╭─ SELECTED TEXT
In Re Continental Airlines, Inc.

988 S.W.2d 733 | Tex. | 1998

988 S.W.2d 733 (1998)

In re CONTINENTAL AIRLINES, INC. and Continental Express, Inc., Relators.
In re Legend Airlines, Inc., Relator.
In re City Of Dallas, Relator.

Nos. 98-0598, 98-0599 and 98-0818.

Supreme Court of Texas.

Argued September 9, 1998.
Decided September 24, 1998.

*734 E. Lawrence Vincent, Terrell W. Oxford, Dallas, Randall W. Wilson, Thomas W. Paterson, Houston, H. Dustin Fillmore, Fort Worth, for Relator in No. 98-0598.

Bill F. Bogle, Russell R. Barton, Fort Worth, Michael V. Powell, Elizabeth Lang-Miers, Morris Harrell, Cynthia Keely Timms, Francis R. Majorie, Marilyn K. Lahr, James E. Coleman, Elizabeth D. Whitaker, James A. Cox, Sam A. Lindsay, Dallas, Linda Lawson Gaither, Amy K. Hunt, Lyndon F. Bittle, Dallas, Dee J. Kelly, Marshall M. Searcy, Brian Scott Stagner, E. Glen Johnson, David E. Keltner, R.H. Wallace, Jr., John Y. Bonds, III, Anne Gardner, Fort Worth, Jonathan G. Kerr, Fort Worth, Paul C. Watler, Joseph C. Edwards, Dallas, Mark S. Dugan, Fort Worth, for Respondents in No. 98-0598.

Paul C. Watler, Joseph C. Edwards, Robert B. Gilbreath, Craig Naveen Kakarla, Francis R. Majorie, Marilyn K. Lahr, Dallas, for Relator in No. 98-0599.

Bill F. Bogle, Russell R. Barton, Fort Worth, Morris Harrell, Michael V. Powell, Cynthia Keely Timms, Elizabeth Lang-Miers, Dallas, Dee J. Kelly, Marshall M. Searcy, Jr., Brian Scott Stagner, David E. Keltner, Fort Worth, for Respondents in No. 98-0599.

Sam A. Lindsay, Linda Lawson Gaither, James E. Coleman, Elizabeth D. Whitaker, Lyndon F. Bittle, Amy K. Hunt, Dallas, for Relator in No. 98-0818.

Wade Adkins, Dee J. Kelly, Marshall M. Searcy, Jr., Brian Scott Stagner, Fort Worth, for Respondents in No. 98-0818.

GONZALEZ, Justice, delivered the opinion of the Court.

In these original mandamus proceedings we decide whether venue for the underlying lawsuits is mandatory in the counties where the relators are domiciled. The City of Fort Worth filed suit in Tarrant County district court for a judgment declaring rights under compacts and agreements with the City of Dallas concerning Dallas-Fort Worth International Airport and the use of Love Field Airport. It later sought temporary injunctive relief against airlines using Love Field. Each of the relators moved to transfer venue, arguing that Fort Worth's causes of action, *735 properly considered, are injunction suits that must be brought in a defendant's domicile county. The trial court denied the motions. We conclude that the trial court did not abuse its discretion, and deny mandamus relief.
╰─
╭─ COLLECTED DATA
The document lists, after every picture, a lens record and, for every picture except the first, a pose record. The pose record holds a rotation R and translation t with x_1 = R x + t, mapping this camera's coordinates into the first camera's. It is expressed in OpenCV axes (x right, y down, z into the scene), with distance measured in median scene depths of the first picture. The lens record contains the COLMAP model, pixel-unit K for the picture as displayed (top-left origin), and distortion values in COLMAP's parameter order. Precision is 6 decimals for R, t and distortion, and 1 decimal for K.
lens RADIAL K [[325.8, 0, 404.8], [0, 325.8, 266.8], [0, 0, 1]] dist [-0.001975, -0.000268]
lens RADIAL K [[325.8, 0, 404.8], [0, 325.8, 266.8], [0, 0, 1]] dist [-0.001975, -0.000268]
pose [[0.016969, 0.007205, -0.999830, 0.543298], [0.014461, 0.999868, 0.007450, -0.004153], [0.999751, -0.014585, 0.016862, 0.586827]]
╰─
*ACTIVITIES*
• a. Decide whether each statement below agrees with the Continental Airlines opinion. For each, answer yes or no and quote the words of the opinion that settle it. (i) The City of Fort Worth filed suit in Dallas County district court. (ii) The trial court denied the relators' motions to transfer venue. (iii) The case was argued on September 24, 1998.
• b. Using the Continental Airlines opinion, answer the following:
(i) Which court decided the case?
(ii) Which justice delivered the opinion of the Court?
(iii) What are the case numbers?
• c. Write out everything in the Continental Airlines opinion from "Paul C. Watler, Joseph C. Edwards, Robert" down to "of the Court.".

*RESPONSES TO THE TASKS*
• a.
(i) No: "The City of Fort Worth filed suit in Tarrant County district court"
(ii) Yes: "The trial court denied the motions."
(iii) No: "Argued September 9, 1998."

• b.
(i) The Supreme Court of Texas.
(ii) Justice Gonzalez.
(iii) Nos. 98-0598, 98-0599 and 98-0818.

• c.
Paul C. Watler, Joseph C. Edwards, Robert B. Gilbreath, Craig Naveen Kakarla, Francis R. Majorie, Marilyn K. Lahr, Dallas, for Relator in No. 98-0599.

Bill F. Bogle, Russell R. Barton, Fort Worth, Morris Harrell, Michael V. Powell, Cynthia Keely Timms, Elizabeth Lang-Miers, Dallas, Dee J. Kelly, Marshall M. Searcy, Jr., Brian Scott Stagner, David E. Keltner, Fort Worth, for Respondents in No. 98-0599.

Sam A. Lindsay, Linda Lawson Gaither, James E. Coleman, Elizabeth D. Whitaker, Lyndon F. Bittle, Amy K. Hunt, Dallas, for Relator in No. 98-0818.

Wade Adkins, Dee J. Kelly, Marshall M. Searcy, Jr., Brian Scott Stagner, Fort Worth, for Respondents in No. 98-0818.

GONZALEZ, Justice, delivered the opinion of the Court.